Zum einen habe er eineinhalb Stunden am Zoll in Ramsen mit den Zöllnern diskutieren müssen, da die Abmachung mit der Schweiz nur mündlich erfolgt sei und man ihn nicht habe durchlassen wollen. „Ich durfte aber schlussendlich passieren.“ Auf dem Weg nach Stendal habe sein Anhänger dann nachts auch noch eine Panne gehabt und über das THW Bad Homburg musste kurzfristig Ersatz organisiert worden.

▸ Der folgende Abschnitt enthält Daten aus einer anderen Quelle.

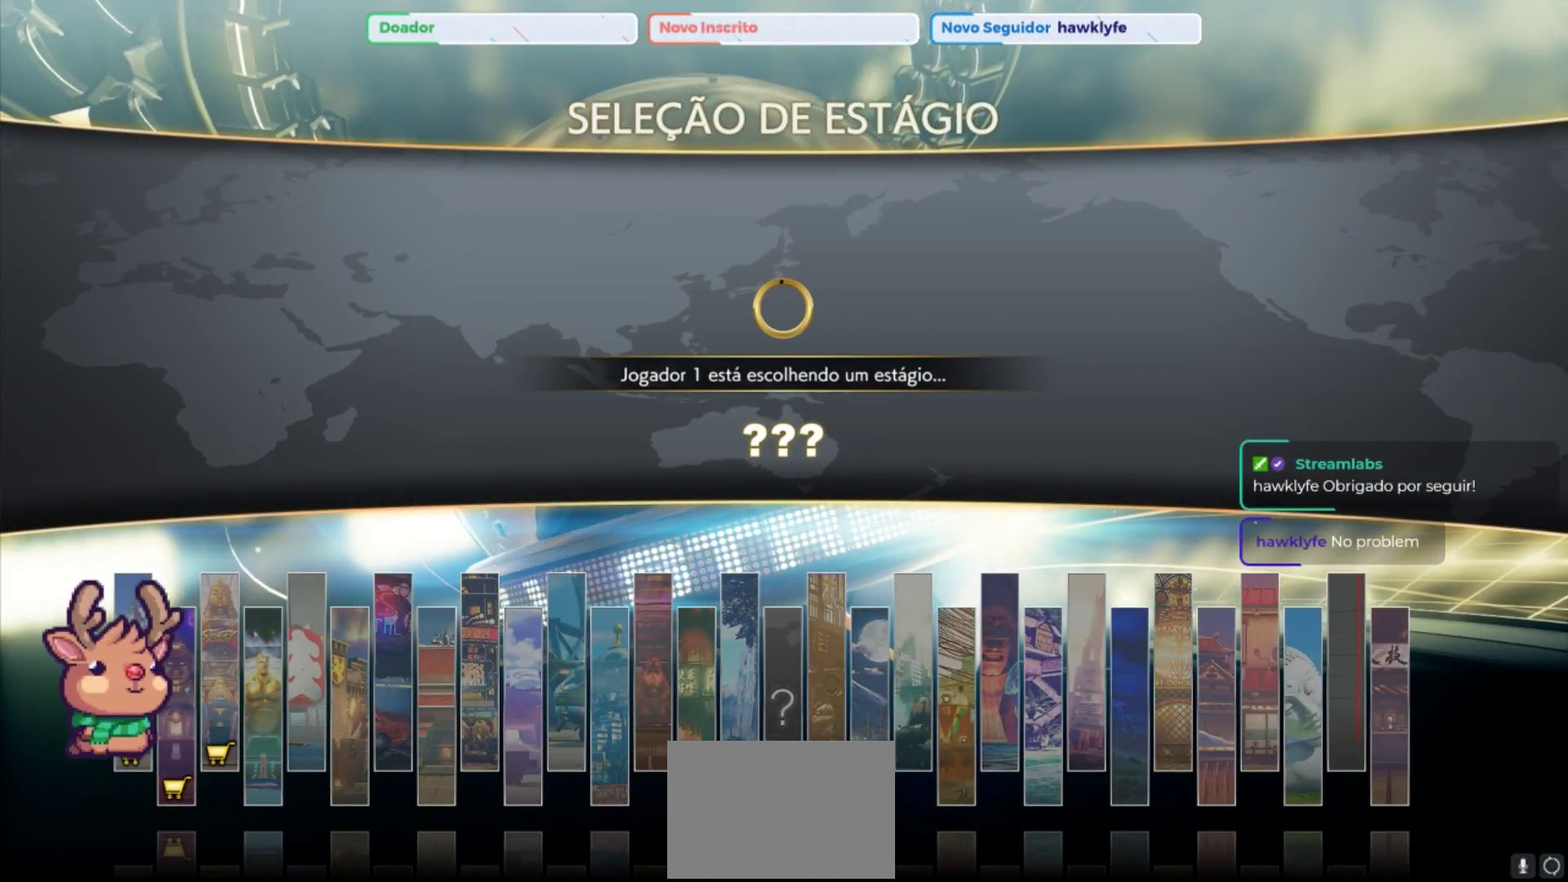
{"dt_ms": 500, "buttons": [], "left_stick": "center", "events": [[117, "left_stick", "center"]]}
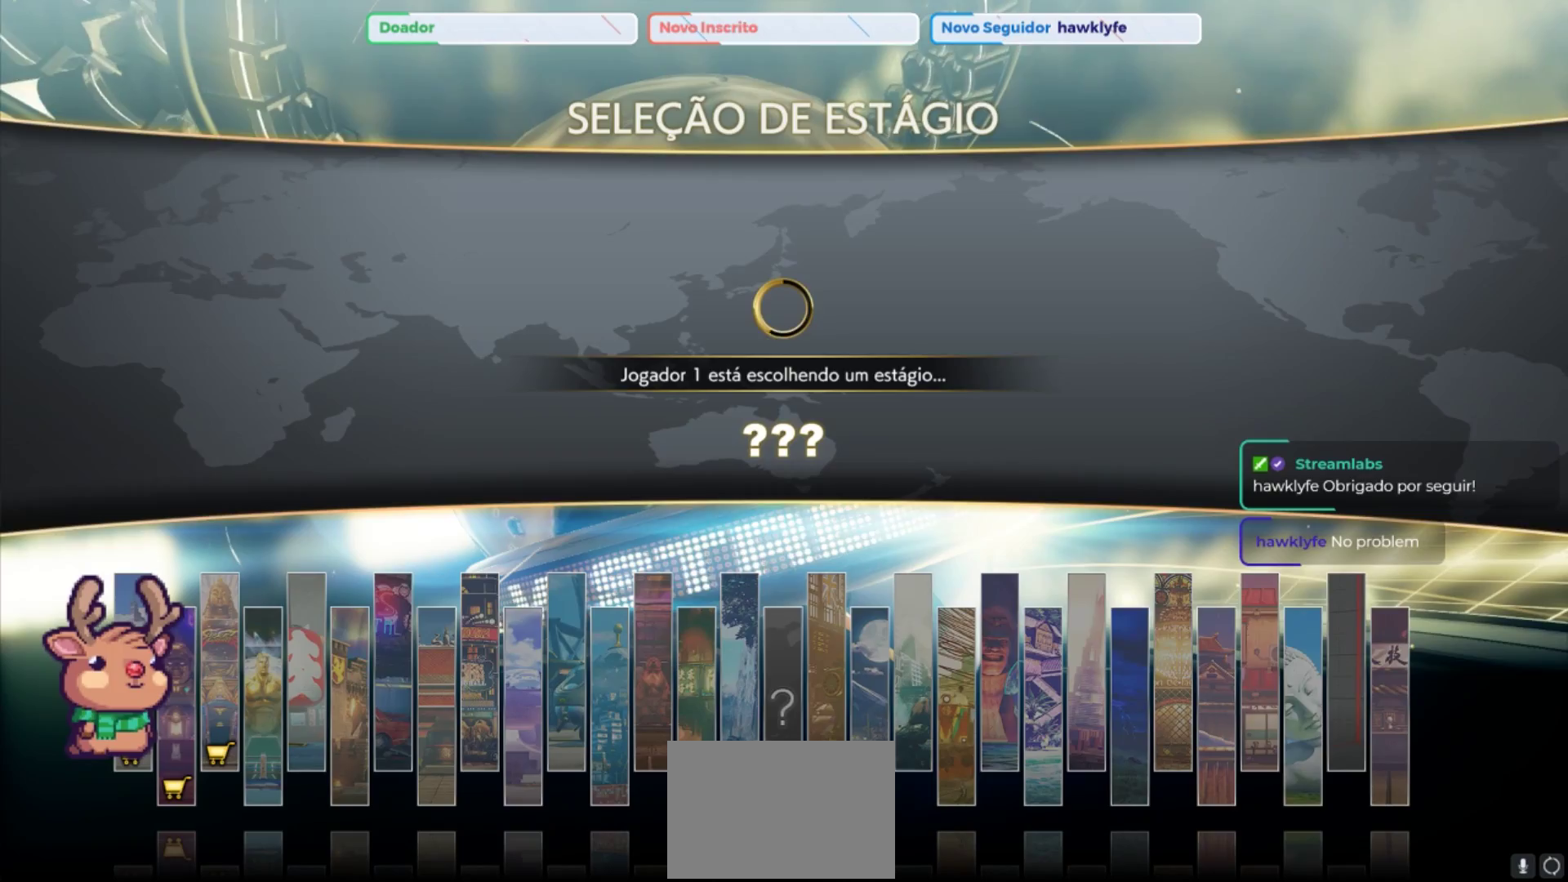
{"dt_ms": 500, "buttons": [], "left_stick": "center", "events": []}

Nato-Gipfel und Altstadtbrand

Eine weitere Besonderheit sei der Nato-Gipfel 2009 in Baden-Baden gewesen. Dort habe das THW unter anderem die Kommunikation per Funk sicherstellen und eine Brücke freiräumen müssen. „Da durfte nicht mal ein Nagel liegen“, erinnert sich Willi Braun. Von den politischen Gästen selbst habe er aber kaum etwas mitbekommen: „Obama haben wir natürlich nirgendwo gesehen.“

Die THW-Fahrzeuge im Jahr 1995 vor dem Gebäude der Radolfzeller Ortsgruppe
Die THW-Fahrzeuge im Jahr 1995 vor dem Gebäude der Radolfzeller Ortsgruppe | Bild: SK-Archiv

Aber auch an Einsätze beim Hochwasser im Ahrtal 2021 und beim Altstadtbrand in Konstanz 2010 erinnern sich Willi Braun und Christoph Bilger noch gut. „Bärenkalt war es da“, schildert Braun zu den Wintertagen in Konstanz. Man sei gemeinsam mit anderen Ortsgruppen vor Ort gewesen, unter anderem musste der Einsatz ausgeleuchtet und es mussten Häuser mit Stahlseilen verspannt werden, um sie zu sichern. „Das war eine wahnsinnige Materialschlacht“, sagt Bilger. „An Weihnachten hat man noch Material aus dem Sägewerk geholt.“

Die Unterstützung hat zugenommen

Nachhaltige Folgen hatte der erste Einsatz im Rahmen der Flüchtlingshilfe 2015. In Erding habe man beim Aufbau einer Erstaufnahmeeinrichtung geholfen. Er habe tolle Menschen kennengelernt, erzählt Christoph Bilger. Und nicht nur das: Nach 2015 habe die Regierung gemerkt, wie vielseitig das THW einsetzbar sei – und habe die finanzielle Unterstützung erhöht. Früher hätten dem THW in Radolfzell etwa 5000 bis 7000 Euro pro Jahr zur Verfügung gestanden, mittlerweile seien es um die 20.000 Euro. „Die Politik hat da wirklich reagiert“, lobt Christoph Bilger.